Susanne ist 55, hatte einen Gemüsestand am Yppenmarkt, heiratete dann nach Mauerbach und hat zwei Hobbys: Tennis und Backen.

Jede der Biografien der 15 Damen, die im neuen Lokalprojekt Vollpension sowohl als Köchinnen, Entertainerinnen als auch Nutznießerinnen fungieren, ist einzigartig. Gemeinsam sind ihnen zwei Dinge: Sie können einerseits backen – Charlotte nur zwei verschiedene Kuchen, Susanne unzählige – und andererseits über ihr Leben erzählen. Womit das Konzept von „Vollpension“ auch schon grob umrissen wäre.

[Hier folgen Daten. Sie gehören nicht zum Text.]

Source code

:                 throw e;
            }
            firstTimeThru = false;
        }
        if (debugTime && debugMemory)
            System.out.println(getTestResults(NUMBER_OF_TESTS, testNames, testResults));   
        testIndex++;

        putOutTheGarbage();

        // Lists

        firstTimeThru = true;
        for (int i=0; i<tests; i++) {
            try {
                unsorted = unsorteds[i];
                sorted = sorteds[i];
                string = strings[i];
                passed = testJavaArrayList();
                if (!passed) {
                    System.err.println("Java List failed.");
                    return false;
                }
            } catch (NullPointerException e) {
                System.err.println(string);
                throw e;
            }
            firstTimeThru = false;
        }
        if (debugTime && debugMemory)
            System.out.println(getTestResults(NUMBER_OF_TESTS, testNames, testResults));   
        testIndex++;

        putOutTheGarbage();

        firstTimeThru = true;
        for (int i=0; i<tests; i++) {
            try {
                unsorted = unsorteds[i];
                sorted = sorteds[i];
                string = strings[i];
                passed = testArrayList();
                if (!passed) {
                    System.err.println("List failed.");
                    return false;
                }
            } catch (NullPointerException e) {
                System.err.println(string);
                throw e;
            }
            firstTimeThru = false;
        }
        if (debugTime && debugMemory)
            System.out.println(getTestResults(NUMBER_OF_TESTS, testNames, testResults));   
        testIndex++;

Begonnen hat das alles vor drei Jahren anlässlich der Vienna Design Week, bei der es auch Raum für „Social Design“-Projekte gab und die beiden Gebrüder-Stitch-Macher Mike Lanner und Moriz Piffl-Percevic also die Idee eines Kaffee-und-Kuchen-Pop-ups, bei dem alleinstehende, von Armut bedrohte ältere Frauen beschäftigt werden, einreichten. Das war sehr erfolgreich, man poppte fünf Mal up, gab Gastspiele beim Forum Alpbach, tourte bis in die Schweiz, wo Charlottes beide Kuchen jedes Mal auf große Begeisterung stießen, erzählt sie.

Vorige Woche wurde draus jedenfalls ein wirkliches Lokal. Das ehemalige Crossover wurde mit alten Möbeln von Flohmärkten, Caritas-Beständen und mitunter sogar Besitztümern der Omas angeräumt, bekam neue Klos und – wenn schon, denn schon – Barrierefreiheit. Und außerdem eine große, offene Küche mit vier schwenkbaren, neonbeleuchteten Backrohren, in der tagsüber immer eine der Omas Kuchen bäckt. Die Komplexität des ganzen Projekts zu schildern – angefangen vom Generationendialog über die Vermeidung von Einsamkeit und Altersarmut bis hin zum Bewusstmachen der Schwierigkeiten, wenn Pensionisten etwas dazuverdienen wollen, und schließlich dem Bewahren von Rezepte-Wissen –, würde den hier zur Verfügung stehenden Rahmen sprengen. Nicht zuletzt deshalb, weil das hier eine Beislkritik ist. Also: Es gibt einen Küchenchef, Paolo Grando, zuvor in Liebling und Schadekgasse, der mit allen 15 Omas deren Rezepte ausarbeitet. Und weil man nicht immer nur Kuchen will, kochen die Omas abwechselnd auch typische Oma-Gerichte: Szegediner Gulasch, Rindsrouladen oder tadellose geröstete Knödel mit Ei und Salat (€ 8,90), die Paolo Grando und sein Küchenteam dann ein Monat lang nachkochen. Fast wie beim Hangar 7 in Salzburg, nur halt mit Omas statt mit internationalen Koch-Gurus.

Charlotte fällt demnächst übrigens wegen einer Knieoperation aus, Zora kommt aber dafür sogar aus Bratislava zum Backen her. Ihre Honigcremeschnitte ist ziemlich der Wahnsinn.

Resümee:

Sozialprojekte sind machbar, Herr Nachbar. Und dieses hier, mit den 15 fröhlichen backenden Omas, funktioniert auch ganz ohne Betroffenheit.